Selon Lê Thi Minh Ly, directrice du Centre pour la Recherche et la Promotion du patrimoine culturel au sein de l'Association du Patrimoine culturel du Vietnam, le chant “ xoan ” est le premier héritage au monde à avoir été retiré de la liste des patrimoines en danger. Grâce aux efforts positifs de conservation et de promotion du chant “ xoan ” dans toute la communauté, le chant “ xoan ” a été relancé et s'est progressivement développé. La direction et la pratique de la province de Phu Tho en matière de préservation et de promotion des valeurs du patrimoine de chant “ xoan ” en sont un exemple brillant et devraient être reproduites dans d’autres localités ayant un héritage culturel.
Phu Tho promet de travailler avec tous les moyens appropriés pour promouvoir le rôle de la communauté en tant que propriétaire du patrimoine et continuer à mettre en œuvre des mesures pour protéger le patrimoine conformément à la Convention de l'UNESCO pour la sauvegarde du patrimoine culturel immatériel de 2003, digne de sa valeur en tant que patrimoine culturel immatériel de l'humanité.

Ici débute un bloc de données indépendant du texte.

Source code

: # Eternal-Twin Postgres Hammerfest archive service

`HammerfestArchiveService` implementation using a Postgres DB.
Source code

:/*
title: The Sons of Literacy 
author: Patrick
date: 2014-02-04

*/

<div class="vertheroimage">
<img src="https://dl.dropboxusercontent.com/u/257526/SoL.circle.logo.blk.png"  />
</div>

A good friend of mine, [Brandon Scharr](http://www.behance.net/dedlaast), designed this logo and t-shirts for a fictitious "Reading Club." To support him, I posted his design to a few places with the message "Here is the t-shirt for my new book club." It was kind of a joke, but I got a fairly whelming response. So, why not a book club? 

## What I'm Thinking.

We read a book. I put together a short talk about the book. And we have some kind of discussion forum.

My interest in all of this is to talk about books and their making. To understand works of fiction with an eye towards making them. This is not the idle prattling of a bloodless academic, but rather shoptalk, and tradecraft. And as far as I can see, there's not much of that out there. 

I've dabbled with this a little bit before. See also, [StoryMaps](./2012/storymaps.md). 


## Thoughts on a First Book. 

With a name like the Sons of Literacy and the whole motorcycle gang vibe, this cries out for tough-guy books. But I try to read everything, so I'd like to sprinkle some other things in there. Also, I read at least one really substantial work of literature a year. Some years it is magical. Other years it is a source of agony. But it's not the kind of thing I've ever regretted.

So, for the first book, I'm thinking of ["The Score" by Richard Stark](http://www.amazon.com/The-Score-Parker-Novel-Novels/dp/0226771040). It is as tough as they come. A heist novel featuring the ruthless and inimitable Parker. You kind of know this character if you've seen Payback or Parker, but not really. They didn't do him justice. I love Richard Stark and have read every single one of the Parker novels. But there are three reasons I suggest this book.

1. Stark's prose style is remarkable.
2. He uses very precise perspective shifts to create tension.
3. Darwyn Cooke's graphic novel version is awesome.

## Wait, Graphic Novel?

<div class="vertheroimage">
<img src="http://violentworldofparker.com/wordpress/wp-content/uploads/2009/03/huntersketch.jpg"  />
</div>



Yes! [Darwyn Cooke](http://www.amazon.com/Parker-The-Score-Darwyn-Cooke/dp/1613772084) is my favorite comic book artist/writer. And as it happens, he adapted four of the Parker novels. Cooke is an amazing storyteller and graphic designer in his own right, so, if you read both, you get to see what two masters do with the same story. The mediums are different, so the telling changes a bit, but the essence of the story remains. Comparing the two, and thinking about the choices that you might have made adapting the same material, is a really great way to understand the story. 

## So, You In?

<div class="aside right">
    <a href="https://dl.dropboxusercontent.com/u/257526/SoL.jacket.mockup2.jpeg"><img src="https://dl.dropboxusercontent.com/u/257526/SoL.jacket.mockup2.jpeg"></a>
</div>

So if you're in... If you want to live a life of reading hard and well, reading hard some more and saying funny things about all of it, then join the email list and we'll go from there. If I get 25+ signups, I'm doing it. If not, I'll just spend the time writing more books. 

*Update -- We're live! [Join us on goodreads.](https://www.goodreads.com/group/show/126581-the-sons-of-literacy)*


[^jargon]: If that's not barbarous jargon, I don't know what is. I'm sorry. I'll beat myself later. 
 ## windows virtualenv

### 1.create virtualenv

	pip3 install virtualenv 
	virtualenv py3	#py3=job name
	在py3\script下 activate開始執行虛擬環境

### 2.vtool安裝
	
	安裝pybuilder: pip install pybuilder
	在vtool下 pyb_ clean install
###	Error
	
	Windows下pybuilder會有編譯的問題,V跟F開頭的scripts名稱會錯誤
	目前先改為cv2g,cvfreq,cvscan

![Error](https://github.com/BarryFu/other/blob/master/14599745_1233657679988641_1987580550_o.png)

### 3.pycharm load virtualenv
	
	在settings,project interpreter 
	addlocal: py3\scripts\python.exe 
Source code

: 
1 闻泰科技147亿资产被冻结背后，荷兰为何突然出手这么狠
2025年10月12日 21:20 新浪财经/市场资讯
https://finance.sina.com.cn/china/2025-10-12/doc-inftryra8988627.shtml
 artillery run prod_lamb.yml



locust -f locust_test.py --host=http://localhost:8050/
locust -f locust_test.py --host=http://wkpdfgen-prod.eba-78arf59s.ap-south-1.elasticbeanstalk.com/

Dans un proche avenir, la province de Phu Tho continuera à promouvoir le développement du tourisme local, dans lequel le chant “ xoan ” est un produit touristique culturel spécifique. Le comité provincial de la Culture, des Sports et du Tourisme met à jour son site Web de chant “ xoan ” en plusieurs langues, tout en coopérant avec la compagnie aérienne nationale Vietnam Airlines pour publier des informations sur le patrimoine dans le Vietnam Heritage Magazine.
De plus, la province s’est rapprochée des agences de voyages internationales pour apporter aux visiteurs internationaux l'expérience du chant “ xoan ” dans son espace culturel d'origine. Phu Tho s'est associé à quatre agences de voyage pour accueillir des délégations américaines, australiennes et canadiennes afin de faire l'expérience régulière de “ xoan ”, au moins deux voyages par voie navigable chaque mois, combinant l'expérience du chant “ xoan ” au tourisme villageois traditionnel et à l'artisanat local traditionnel.
Le chant “ xoan ” sera davantage promu dans le monde entier grâce à la coopération entre les autorités de Phu Tho et les agences de presse. Au niveau national, Phu Tho a intensifié la finalisation de livres et de CD-ROM pour enseigner le chant “ xoan ” dans les écoles, tout en organisant l'enseignement et la pratique du chant “ xoan ” pour les troupes d'art “ xoan ” locales.
La décision de l'UNESCO de retirer le chant “ xoan ” de la liste des patrimoines nécessitant une sauvegarde urgente et de l'ajouter à la liste représentative du patrimoine culturel immatériel de l'humanité démontre une fois de plus qu'avec les efforts de ceux qui détiennent le patrimoine, l'héritage du chant “ xoan ” à Phu Tho a pu être préservé et valorisé.
Espérons que, grâce aux mesures concrètes et efficaces susmentionnées et à la participation de la communauté, ce type de musique folklorique sera maintenu tel qu’il est aujourd’hui.